**Input records**
━━━━━━━━━━━━━━━━━━━━━━━━━━━━━━
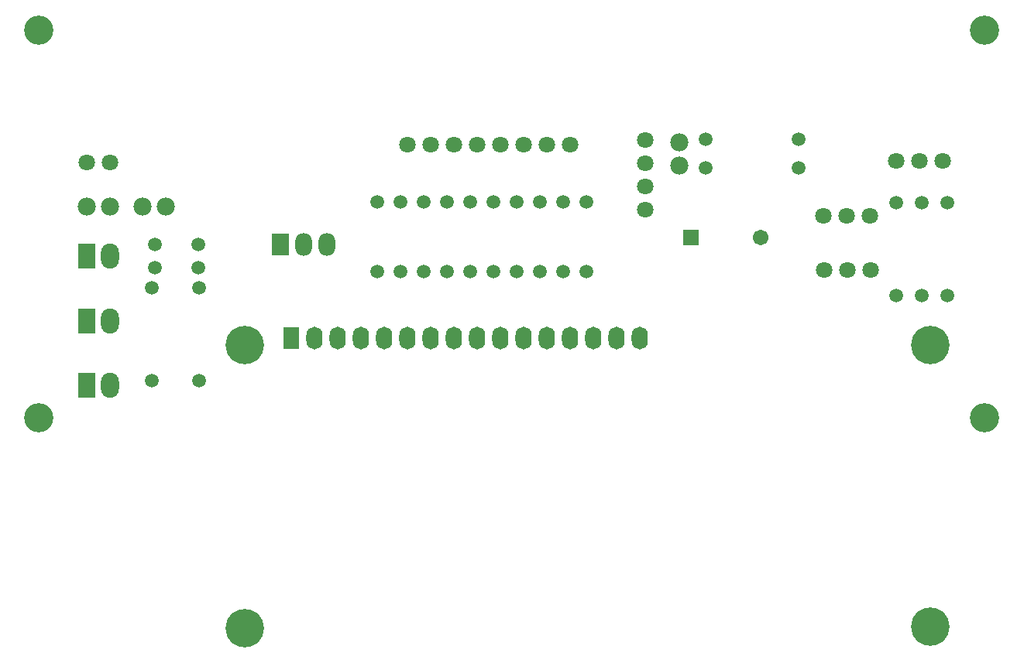
<source format=gbs>
G04*
G04 #@! TF.GenerationSoftware,Altium Limited,Altium Designer,21.9.2 (33)*
G04*
G04 Layer_Color=16711935*
%FSTAX24Y24*%
%MOIN*%
G70*
G04*
G04 #@! TF.SameCoordinates,A68203B9-CA12-4FF3-9F36-A0A22A6ADD5B*
G04*
G04*
G04 #@! TF.FilePolarity,Negative*
G04*
G01*
G75*
%ADD18C,0.0709*%
%ADD19C,0.1260*%
%ADD20C,0.0592*%
%ADD21R,0.0780X0.1080*%
%ADD22O,0.0780X0.1080*%
%ADD23C,0.0780*%
%ADD24C,0.0591*%
%ADD25R,0.0671X0.0671*%
%ADD26C,0.0671*%
%ADD27C,0.0710*%
%ADD28R,0.0730X0.0980*%
%ADD29O,0.0730X0.0980*%
%ADD30C,0.1655*%
%ADD31R,0.0700X0.0980*%
%ADD32O,0.0700X0.0980*%
D18*
X0248Y022754D02*
D03*
X0238D02*
D03*
X04785Y023704D02*
D03*
Y022704D02*
D03*
Y021704D02*
D03*
Y020704D02*
D03*
X0446Y023504D02*
D03*
X0436D02*
D03*
X0426D02*
D03*
X0416D02*
D03*
X0406D02*
D03*
X0396D02*
D03*
X0386D02*
D03*
X0376D02*
D03*
X05555Y0181D02*
D03*
X05655D02*
D03*
X0555Y02045D02*
D03*
X0565D02*
D03*
X05965Y0228D02*
D03*
X06065D02*
D03*
X05865D02*
D03*
D19*
X06245Y028454D02*
D03*
X02175D02*
D03*
X06245Y011754D02*
D03*
X02175D02*
D03*
D20*
X02675Y0182D02*
D03*
Y0192D02*
D03*
X0453Y02105D02*
D03*
X0443D02*
D03*
X0433D02*
D03*
X0423D02*
D03*
X0413D02*
D03*
X0403D02*
D03*
X0393D02*
D03*
X0383D02*
D03*
X0373D02*
D03*
X0363D02*
D03*
X0453Y01805D02*
D03*
X0443D02*
D03*
X0433D02*
D03*
X0423D02*
D03*
X0413D02*
D03*
X0403D02*
D03*
X0393D02*
D03*
X0383D02*
D03*
X0373D02*
D03*
X0363D02*
D03*
X0286Y0192D02*
D03*
Y0182D02*
D03*
D21*
X0238Y0187D02*
D03*
Y01315D02*
D03*
Y015925D02*
D03*
D22*
X0248Y0187D02*
D03*
Y01315D02*
D03*
Y015925D02*
D03*
D23*
X0262Y02085D02*
D03*
X0272D02*
D03*
X0248D02*
D03*
X0238D02*
D03*
X0493Y0226D02*
D03*
Y0236D02*
D03*
D24*
X0266Y01335D02*
D03*
Y01735D02*
D03*
X02865Y01335D02*
D03*
Y01735D02*
D03*
X06085Y017D02*
D03*
Y021D02*
D03*
X05975Y017D02*
D03*
Y021D02*
D03*
X05865D02*
D03*
Y017D02*
D03*
X05045Y02375D02*
D03*
X05445D02*
D03*
Y0225D02*
D03*
X05045D02*
D03*
D25*
X0498Y019495D02*
D03*
D26*
X0528Y0195D02*
D03*
D27*
X05755Y0181D02*
D03*
X0575Y02045D02*
D03*
D28*
X03215Y0192D02*
D03*
D29*
X03315D02*
D03*
X03415D02*
D03*
D30*
X0306Y014885D02*
D03*
Y002685D02*
D03*
X0601Y002735D02*
D03*
Y014885D02*
D03*
D31*
X0326Y015185D02*
D03*
D32*
X0336D02*
D03*
X0346D02*
D03*
X0356D02*
D03*
X0366D02*
D03*
X0376D02*
D03*
X0386D02*
D03*
X0396D02*
D03*
X0406D02*
D03*
X0416D02*
D03*
X0426D02*
D03*
X0436D02*
D03*
X0446D02*
D03*
X0456D02*
D03*
X0466D02*
D03*
X0476D02*
D03*
M02*

</source>
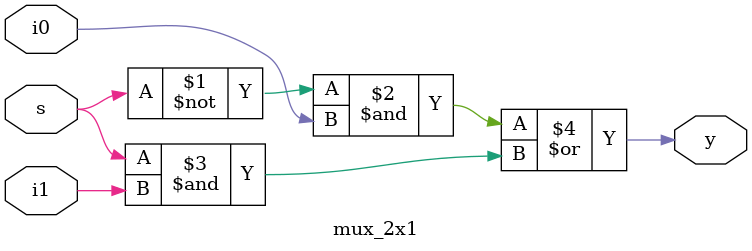
<source format=v>
module mux_2x1(i0,i1,s,y);
input i0,i1,s;
output y;

assign y= ((~s)&i0) | (s&i1);

endmodule

</source>
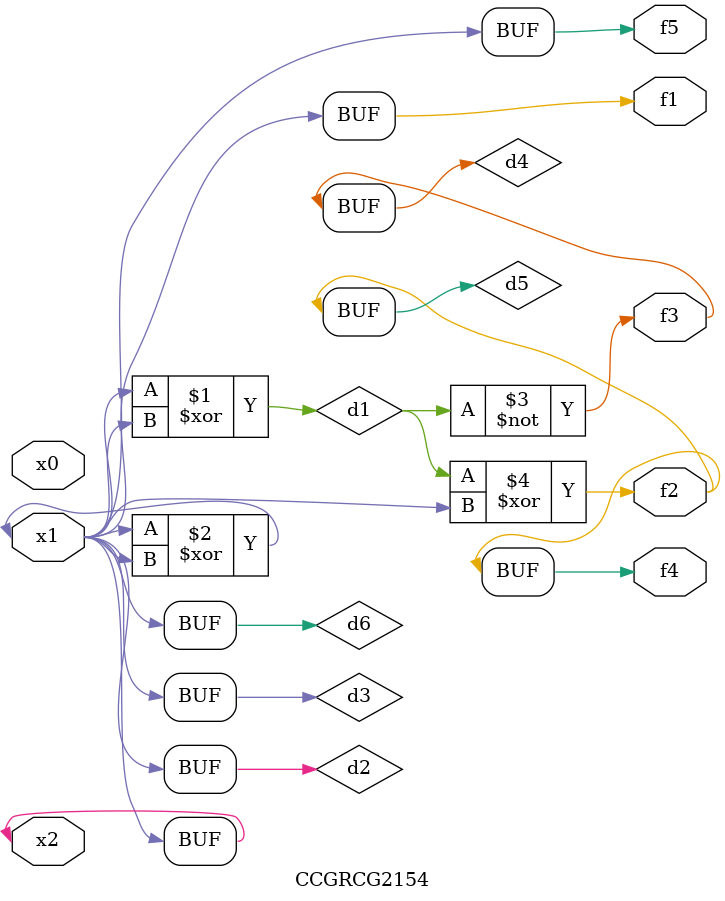
<source format=v>
module CCGRCG2154(
	input x0, x1, x2,
	output f1, f2, f3, f4, f5
);

	wire d1, d2, d3, d4, d5, d6;

	xor (d1, x1, x2);
	buf (d2, x1, x2);
	xor (d3, x1, x2);
	nor (d4, d1);
	xor (d5, d1, d2);
	buf (d6, d2, d3);
	assign f1 = d6;
	assign f2 = d5;
	assign f3 = d4;
	assign f4 = d5;
	assign f5 = d6;
endmodule

</source>
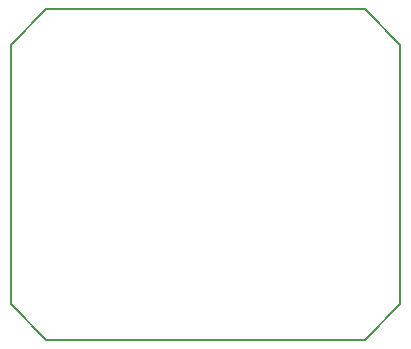
<source format=gbr>
%TF.GenerationSoftware,KiCad,Pcbnew,5.1.6-c6e7f7d~86~ubuntu18.04.1*%
%TF.CreationDate,2020-05-19T13:12:04+02:00*%
%TF.ProjectId,cf-deck-carrier,63662d64-6563-46b2-9d63-617272696572,0.1A*%
%TF.SameCoordinates,Original*%
%TF.FileFunction,Profile,NP*%
%FSLAX46Y46*%
G04 Gerber Fmt 4.6, Leading zero omitted, Abs format (unit mm)*
G04 Created by KiCad (PCBNEW 5.1.6-c6e7f7d~86~ubuntu18.04.1) date 2020-05-19 13:12:04*
%MOMM*%
%LPD*%
G01*
G04 APERTURE LIST*
%TA.AperFunction,Profile*%
%ADD10C,0.150000*%
%TD*%
G04 APERTURE END LIST*
D10*
X125501000Y-83000920D02*
X122501000Y-86000920D01*
X152501000Y-83000920D02*
X125501000Y-83000920D01*
X155501000Y-86000920D02*
X152501000Y-83000920D01*
X125501000Y-111000920D02*
X122501000Y-108000920D01*
X152501000Y-111000920D02*
X125501000Y-111000920D01*
X155501000Y-108000920D02*
X152501000Y-111000920D01*
X155501000Y-86000920D02*
X155501000Y-108000920D01*
X122501000Y-108000920D02*
X122501000Y-86000920D01*
M02*

</source>
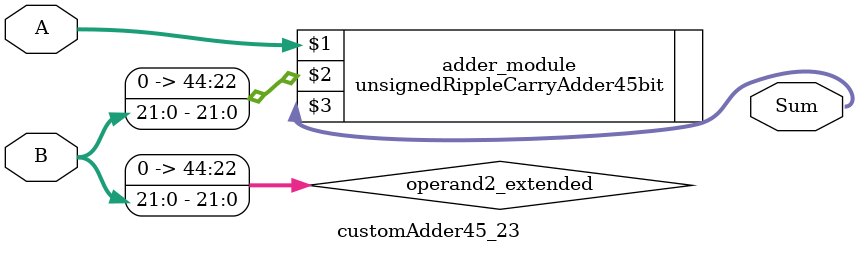
<source format=v>
module customAdder45_23(
                        input [44 : 0] A,
                        input [21 : 0] B,
                        
                        output [45 : 0] Sum
                );

        wire [44 : 0] operand2_extended;
        
        assign operand2_extended =  {23'b0, B};
        
        unsignedRippleCarryAdder45bit adder_module(
            A,
            operand2_extended,
            Sum
        );
        
        endmodule
        
</source>
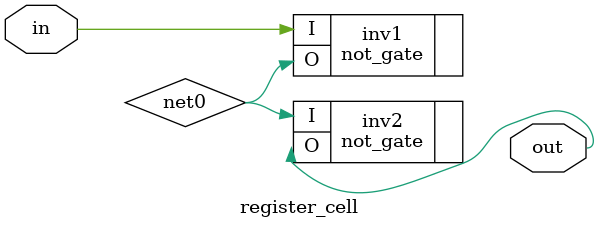
<source format=v>
module register_cell(in, out);
  input in;
  output out;
  wire net0;
  not_gate inv1 (
    .I(in),
    .O(net0)
  );
  not_gate inv2 (
    .I(net0),
    .O(out)
  );
endmodule

</source>
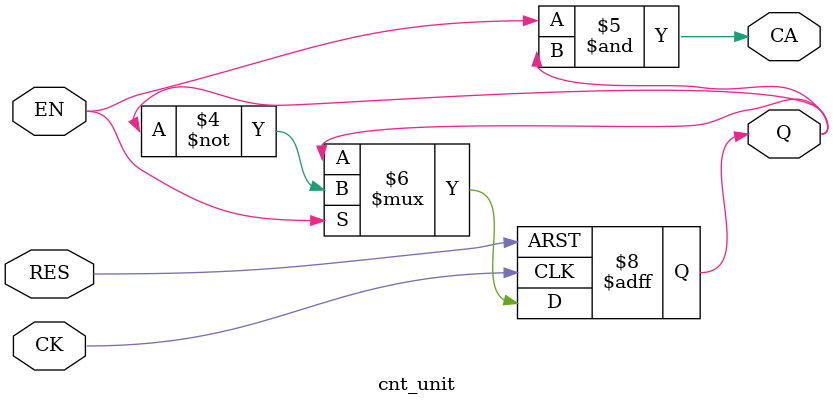
<source format=v>
module cnt_unit( CK, RES, EN, Q, CA );
input     CK, RES, EN; 
output   Q, CA; 
reg        Q;
always @( posedge CK or posedge RES ) begin
    if ( RES==1'b1 ) 
        Q <= 1'b0;
    else if ( EN ==1'b1 )
        Q <= ~Q;
end
assign   CA = EN & Q;
endmodule

</source>
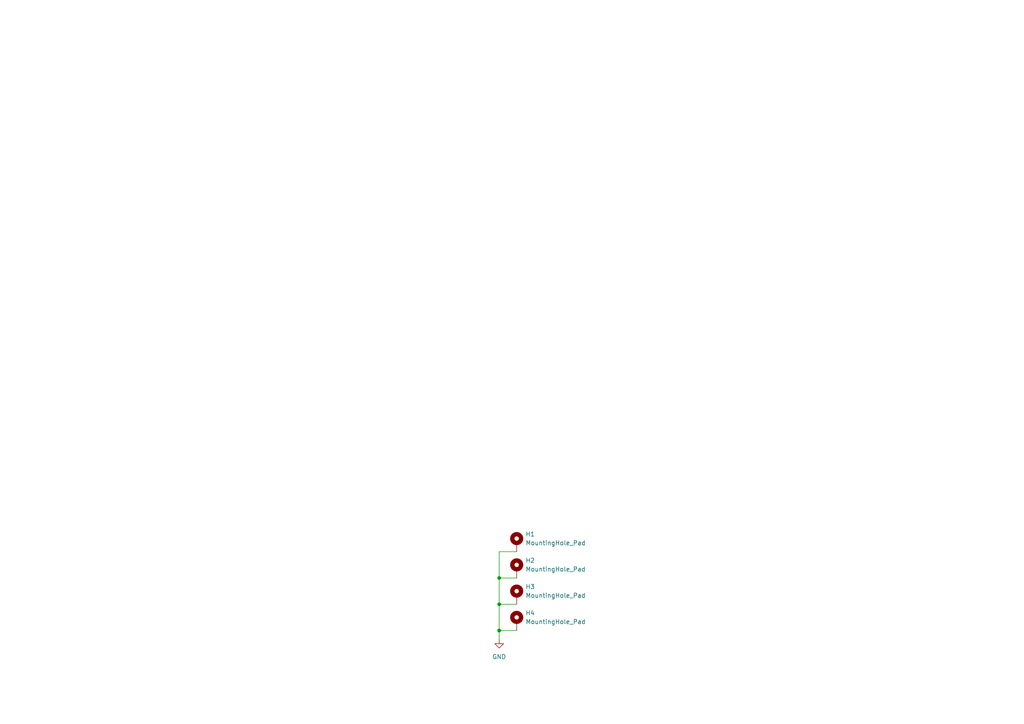
<source format=kicad_sch>
(kicad_sch (version 20230121) (generator eeschema)

  (uuid cbf68d86-c923-4add-861f-71dc637cb90b)

  (paper "A4")

  

  (junction (at 144.78 175.26) (diameter 0) (color 0 0 0 0)
    (uuid 7005c4e7-6bc1-4b88-8a24-692840f639e1)
  )
  (junction (at 144.78 182.88) (diameter 0) (color 0 0 0 0)
    (uuid c1c51b0d-d40f-4a5b-bce9-951984edd138)
  )
  (junction (at 144.78 167.64) (diameter 0) (color 0 0 0 0)
    (uuid ebef2d84-e002-4a3b-8adc-7ff2dae51536)
  )

  (wire (pts (xy 144.78 182.88) (xy 144.78 185.42))
    (stroke (width 0) (type default))
    (uuid 395e88de-8eb0-4784-be41-9f77ac2cd815)
  )
  (wire (pts (xy 144.78 175.26) (xy 144.78 167.64))
    (stroke (width 0) (type default))
    (uuid 5be6ef2d-5367-46cd-a9a1-872082744926)
  )
  (wire (pts (xy 149.86 160.02) (xy 144.78 160.02))
    (stroke (width 0) (type default))
    (uuid 6a0ec8af-0a1a-43fe-968b-d7cfa8708b98)
  )
  (wire (pts (xy 144.78 182.88) (xy 144.78 175.26))
    (stroke (width 0) (type default))
    (uuid 728bff1b-ee7c-4f12-a1df-b5fbb52f5d97)
  )
  (wire (pts (xy 144.78 160.02) (xy 144.78 167.64))
    (stroke (width 0) (type default))
    (uuid bb9d645c-5c3c-4eee-ae69-a8eeb4cbdf4a)
  )
  (wire (pts (xy 149.86 175.26) (xy 144.78 175.26))
    (stroke (width 0) (type default))
    (uuid c53f1013-6423-4491-8339-801599e86992)
  )
  (wire (pts (xy 144.78 167.64) (xy 149.86 167.64))
    (stroke (width 0) (type default))
    (uuid ca1f14cc-8e56-4815-bc80-3635237a0127)
  )
  (wire (pts (xy 149.86 182.88) (xy 144.78 182.88))
    (stroke (width 0) (type default))
    (uuid de33950f-a22d-4111-a0e0-902848506bf3)
  )

  (symbol (lib_id "power:GND") (at 144.78 185.42 0) (unit 1)
    (in_bom yes) (on_board yes) (dnp no) (fields_autoplaced)
    (uuid 346e3767-8c32-4ab9-980e-75de0b45623b)
    (property "Reference" "#PWR01" (at 144.78 191.77 0)
      (effects (font (size 1.27 1.27)) hide)
    )
    (property "Value" "GND" (at 144.78 190.5 0)
      (effects (font (size 1.27 1.27)))
    )
    (property "Footprint" "" (at 144.78 185.42 0)
      (effects (font (size 1.27 1.27)) hide)
    )
    (property "Datasheet" "" (at 144.78 185.42 0)
      (effects (font (size 1.27 1.27)) hide)
    )
    (pin "1" (uuid 3ea49a4d-8a64-458e-9f92-41b5369e332d))
    (instances
      (project "PLPSU"
        (path "/cbf68d86-c923-4add-861f-71dc637cb90b"
          (reference "#PWR01") (unit 1)
        )
      )
    )
  )

  (symbol (lib_id "Mechanical:MountingHole_Pad") (at 149.86 172.72 0) (unit 1)
    (in_bom yes) (on_board yes) (dnp no) (fields_autoplaced)
    (uuid 53455915-915d-4953-9f96-c2169b728aa4)
    (property "Reference" "H3" (at 152.4 170.18 0)
      (effects (font (size 1.27 1.27)) (justify left))
    )
    (property "Value" "MountingHole_Pad" (at 152.4 172.72 0)
      (effects (font (size 1.27 1.27)) (justify left))
    )
    (property "Footprint" "MountingHole:MountingHole_3.2mm_M3_Pad_Via" (at 149.86 172.72 0)
      (effects (font (size 1.27 1.27)) hide)
    )
    (property "Datasheet" "~" (at 149.86 172.72 0)
      (effects (font (size 1.27 1.27)) hide)
    )
    (pin "1" (uuid 643996b8-22b8-4fa9-9481-91bdee386955))
    (instances
      (project "PLPSU"
        (path "/cbf68d86-c923-4add-861f-71dc637cb90b"
          (reference "H3") (unit 1)
        )
      )
    )
  )

  (symbol (lib_id "Mechanical:MountingHole_Pad") (at 149.86 165.1 0) (unit 1)
    (in_bom yes) (on_board yes) (dnp no) (fields_autoplaced)
    (uuid 76aa3385-62b5-43e7-b7cc-7aa99f09e251)
    (property "Reference" "H2" (at 152.4 162.56 0)
      (effects (font (size 1.27 1.27)) (justify left))
    )
    (property "Value" "MountingHole_Pad" (at 152.4 165.1 0)
      (effects (font (size 1.27 1.27)) (justify left))
    )
    (property "Footprint" "MountingHole:MountingHole_3.2mm_M3_Pad_Via" (at 149.86 165.1 0)
      (effects (font (size 1.27 1.27)) hide)
    )
    (property "Datasheet" "~" (at 149.86 165.1 0)
      (effects (font (size 1.27 1.27)) hide)
    )
    (pin "1" (uuid 9ba90a5a-e470-4f39-a40c-c685a3b019c3))
    (instances
      (project "PLPSU"
        (path "/cbf68d86-c923-4add-861f-71dc637cb90b"
          (reference "H2") (unit 1)
        )
      )
    )
  )

  (symbol (lib_id "Mechanical:MountingHole_Pad") (at 149.86 157.48 0) (unit 1)
    (in_bom yes) (on_board yes) (dnp no) (fields_autoplaced)
    (uuid ad7c2740-dd86-4f50-8428-468d65e896ad)
    (property "Reference" "H1" (at 152.4 154.94 0)
      (effects (font (size 1.27 1.27)) (justify left))
    )
    (property "Value" "MountingHole_Pad" (at 152.4 157.48 0)
      (effects (font (size 1.27 1.27)) (justify left))
    )
    (property "Footprint" "MountingHole:MountingHole_3.2mm_M3_Pad_Via" (at 149.86 157.48 0)
      (effects (font (size 1.27 1.27)) hide)
    )
    (property "Datasheet" "~" (at 149.86 157.48 0)
      (effects (font (size 1.27 1.27)) hide)
    )
    (pin "1" (uuid e3336f06-cbb0-46e9-b766-b3b50cac73d3))
    (instances
      (project "PLPSU"
        (path "/cbf68d86-c923-4add-861f-71dc637cb90b"
          (reference "H1") (unit 1)
        )
      )
    )
  )

  (symbol (lib_id "Mechanical:MountingHole_Pad") (at 149.86 180.34 0) (unit 1)
    (in_bom yes) (on_board yes) (dnp no) (fields_autoplaced)
    (uuid ee13a56a-007d-4fe3-ba77-030b9965d69e)
    (property "Reference" "H4" (at 152.4 177.8 0)
      (effects (font (size 1.27 1.27)) (justify left))
    )
    (property "Value" "MountingHole_Pad" (at 152.4 180.34 0)
      (effects (font (size 1.27 1.27)) (justify left))
    )
    (property "Footprint" "MountingHole:MountingHole_3.2mm_M3_Pad_Via" (at 149.86 180.34 0)
      (effects (font (size 1.27 1.27)) hide)
    )
    (property "Datasheet" "~" (at 149.86 180.34 0)
      (effects (font (size 1.27 1.27)) hide)
    )
    (pin "1" (uuid f912af26-dbb2-41dd-80a1-2e5d29e4b8e8))
    (instances
      (project "PLPSU"
        (path "/cbf68d86-c923-4add-861f-71dc637cb90b"
          (reference "H4") (unit 1)
        )
      )
    )
  )

  (sheet_instances
    (path "/" (page "1"))
  )
)

</source>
━━━━━━━━━━━━━━━━━━━━━━━━━━━━━━
**To do**
Only the lines from the top of the data through the line with "Y021704D02*" should be quoted, exactly and with both ends kept; skip the pictures.

**Result of the task**
<source format=gbs>
G04*
G04 #@! TF.GenerationSoftware,Altium Limited,Altium Designer,21.9.2 (33)*
G04*
G04 Layer_Color=16711935*
%FSTAX24Y24*%
%MOIN*%
G70*
G04*
G04 #@! TF.SameCoordinates,A68203B9-CA12-4FF3-9F36-A0A22A6ADD5B*
G04*
G04*
G04 #@! TF.FilePolarity,Negative*
G04*
G01*
G75*
%ADD18C,0.0709*%
%ADD19C,0.1260*%
%ADD20C,0.0592*%
%ADD21R,0.0780X0.1080*%
%ADD22O,0.0780X0.1080*%
%ADD23C,0.0780*%
%ADD24C,0.0591*%
%ADD25R,0.0671X0.0671*%
%ADD26C,0.0671*%
%ADD27C,0.0710*%
%ADD28R,0.0730X0.0980*%
%ADD29O,0.0730X0.0980*%
%ADD30C,0.1655*%
%ADD31R,0.0700X0.0980*%
%ADD32O,0.0700X0.0980*%
D18*
X0248Y022754D02*
D03*
X0238D02*
D03*
X04785Y023704D02*
D03*
Y022704D02*
D03*
Y021704D02*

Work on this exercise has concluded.